Memos from the Middle

Smack-Dab in the Middle of Living

Chemistry and Faith

The line snaked down the hallway. A sea of black faces, carrying some combination of exhaustion, irritation, and terror in the creases of their foreheads, waited to see him. It was tough for all of us. We were not positioned in the front of the class. We were not given the relevant explanations. We had no invitations for tutoring before or after school. We “earned” our grades. We were “good students” in every class except his, and it was tough trying to stay motivated knowing that the darker our skin the less help he intended to give us. He did smile at us, though, but only when passing back papers.

The lone “D” seemed to pulsate next to the words “Honors Chemistry,” as I stared down at my report card, squeezing back tears and stifling disappointment at seeing my first (and only) bad grade.

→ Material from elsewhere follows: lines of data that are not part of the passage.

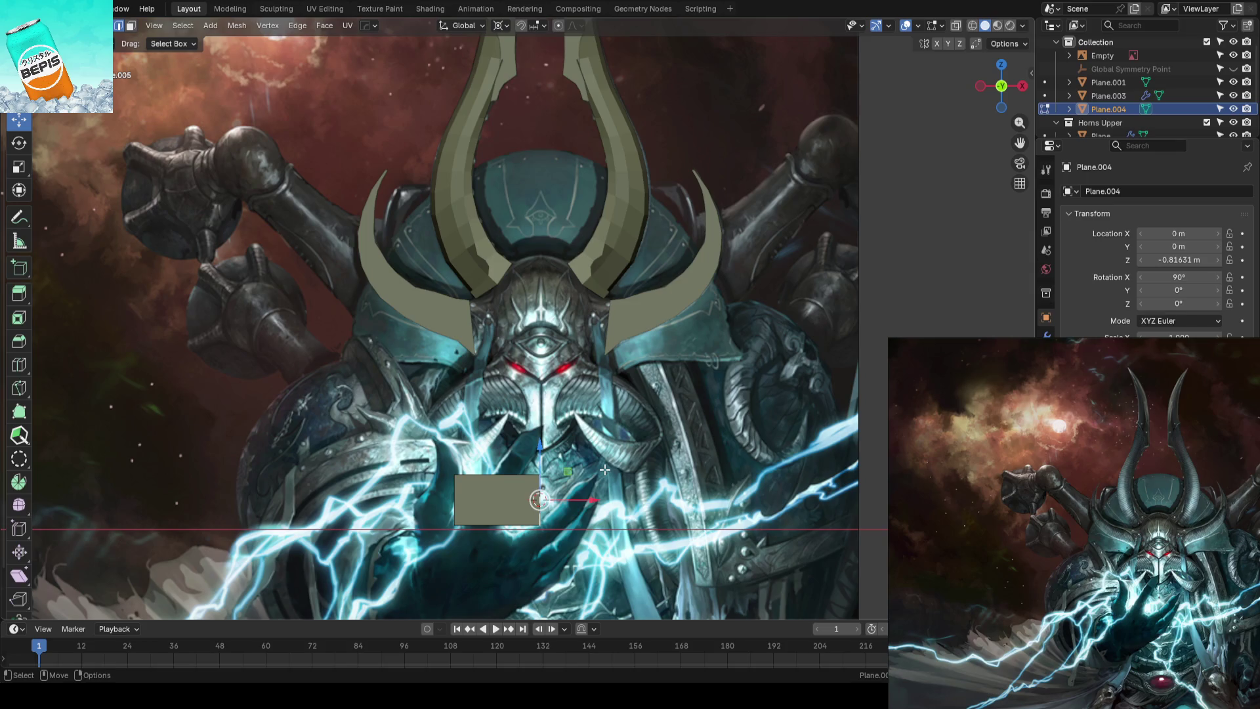
key("Tab")
key("ctrl+alt+shift+c")
left_click(518, 485)
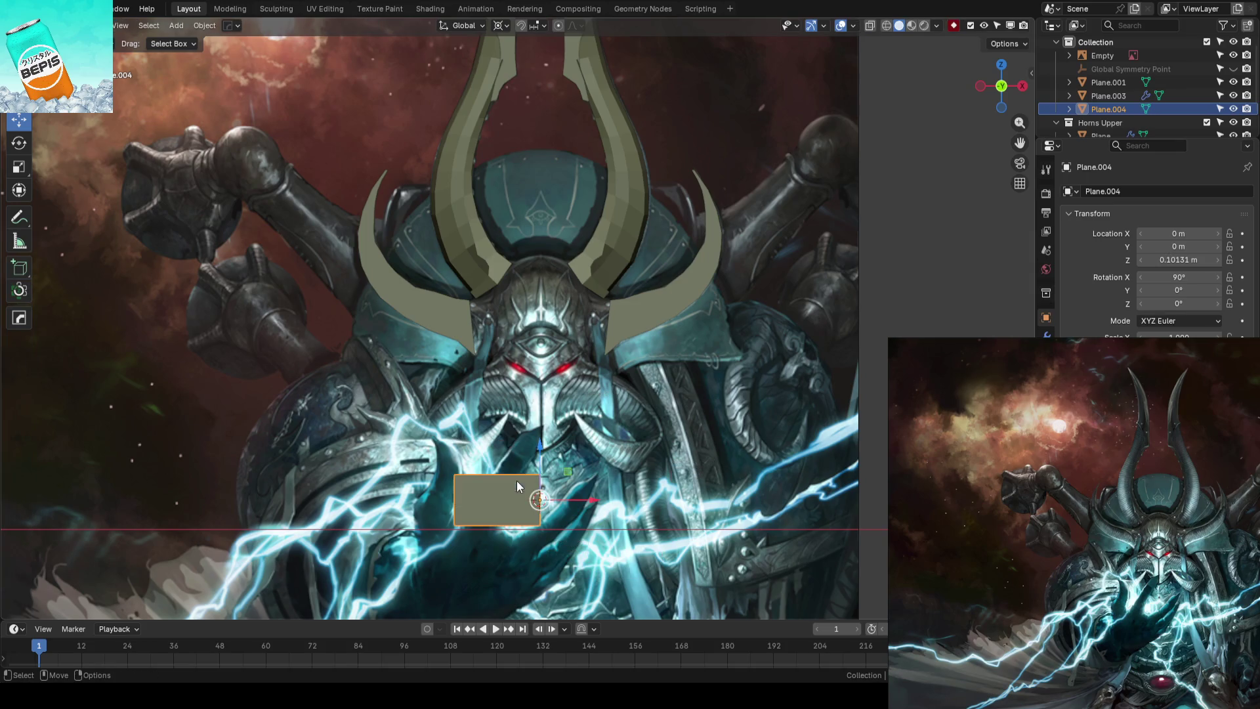
key("g")
key("z")
left_click(540, 236)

“Do I need to get in this line?” My dad stopped abruptly when he realized this was the chemistry teacher’s parent-teacher conference line.

“No,” I replied simply.

I hated going to chemistry. I hated the condescending tone the teacher used with the black students. I hated his jokes at our expense. I hated how our white, Mexican, and Asian friends never seemed to notice that the same hands placed in caring support on their shoulders at a misunderstanding never touched ours.

But as much evidence as I could point to demonstrating my teacher’s prejudice (and my classmates’ seeming oblivion that their increases in class rank and our decreases depended solely on chemistry grades), I knew that he had evidence, too: I had given up. I had stopped working as hard. And my dad just didn’t need to hear that!

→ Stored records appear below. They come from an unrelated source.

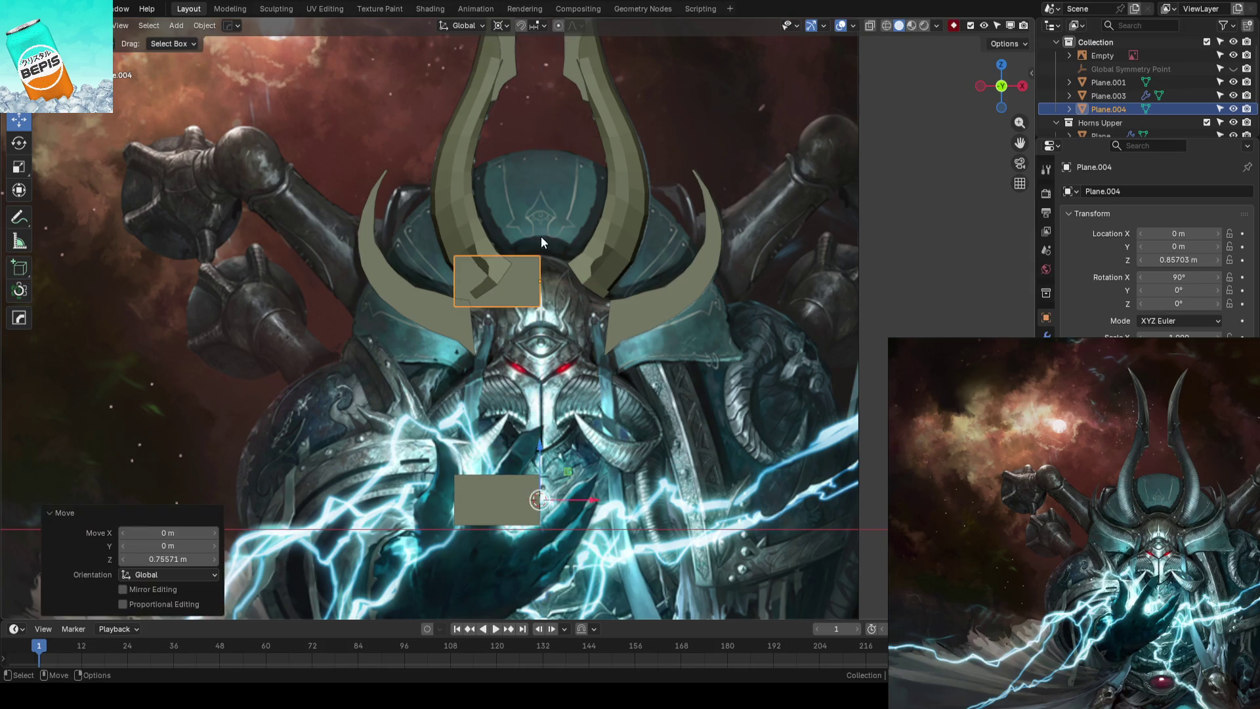
scroll(540, 237, "up", 3)
Move the copy's left edge in X to narrow it to a half-width strip, then save
key("Tab")
left_click(409, 254)
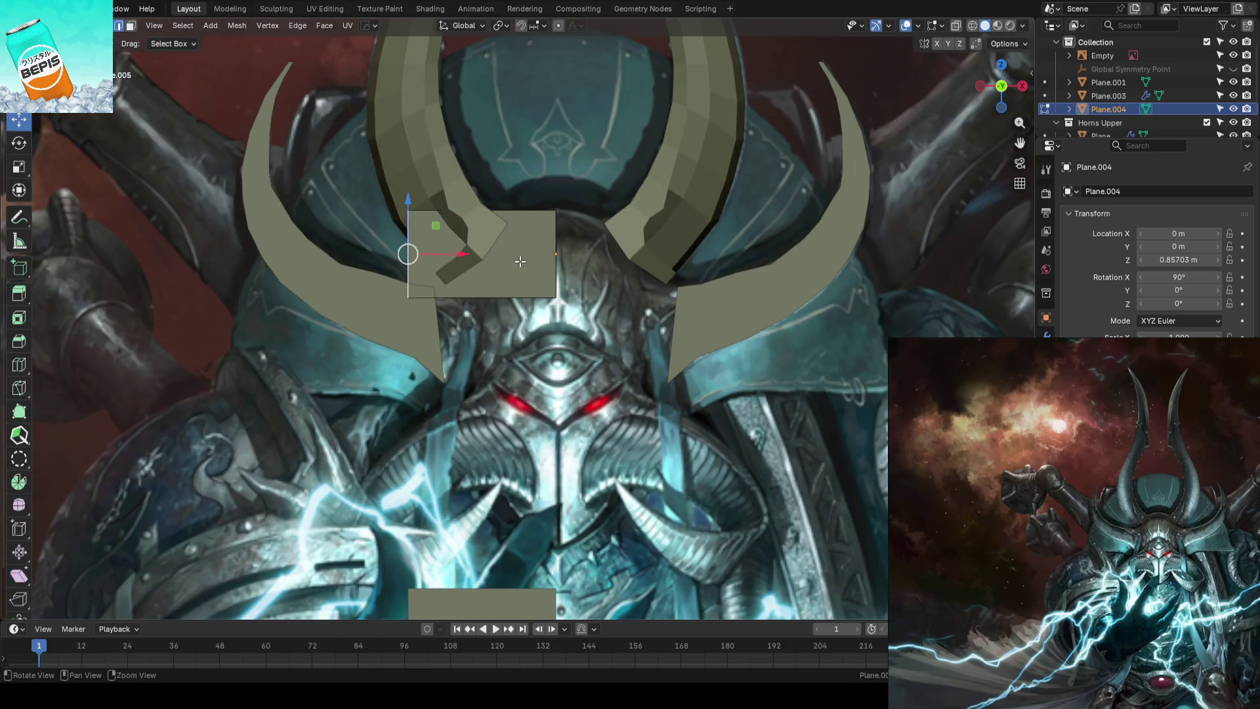
key("g")
key("x")
left_click(557, 248)
key("Tab")
key("ctrl+s")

It was fear that kept me awake at night pouring over my science textbook. It was fear that got me to school early to pepper my fairer skinned friends with questions and compare my graded papers with theirs. It was fear that inched my seat closer and closer to the front the room, knowing it made him uncomfortable. It was fear that thrust my hand in the air, quietly demanding to be seen. For as scared as I was of being the recipient of his sarcasm and academic neglect, I was more afraid of my dad knowing that I had not given my best.

I had total faith in my dad’s willingness and ability to successfully champion my cause, but my parents raised me to recognize and honor my responsibilities, too. So as terrifying, unfair, and daunting as the task was, I had work to do.

The truth is that I really thought I was going to get another D. I worked my butt off so that I could send my dad in to clean up that mess. I knew that my teacher would see that six-foot-three-inch black male police officer of a dad and kowtow. But my faith was too strong: I averaged a B against every obstacle that man put in my way, bringing my grade up!

Friend, I know that this doesn’t seem like the “proper” anecdote to share for this New Year, but I want to remind you that fear can do one of two things: It can paralyze you or it can motivate you. The difference is one of faith, and our actions indicate exactly what we believe. You see, there was no doubt in my high school mind that if push came to shove, my dad would be my biggest defender against that racist chemistry teacher. I knew that he would meet with whomever he had to whenever the need arose to support me. But I also knew that my dad would not abide foolishness on my part. If I was going to rouse him, sending him out to fix an injustice, I had better come correct.

There is a saying: “Faith is an action word.” We enter 2022 with a slew of scary, unfair, and hard circumstances dotting our world. But we can either roll over and take our lumps, or we can act like we believe God. We have a Father who is worthy of our faith. He can “do exceedingly abundantly above all that we ask or think,” but our Father also requires that we employ that with which He has equipped us. We must faithfully operate under the assurance that we have a Savior in Jesus Christ who has already told us that we would make it. The same God who created this world has each and every circumstance we face firmly in control, and our everyday choices must signal that we believe Him and take Him at His word. We must recognize and praise His power and might. We must fear and revere Him above all else, and one day we’ll look up and see that He carried us through!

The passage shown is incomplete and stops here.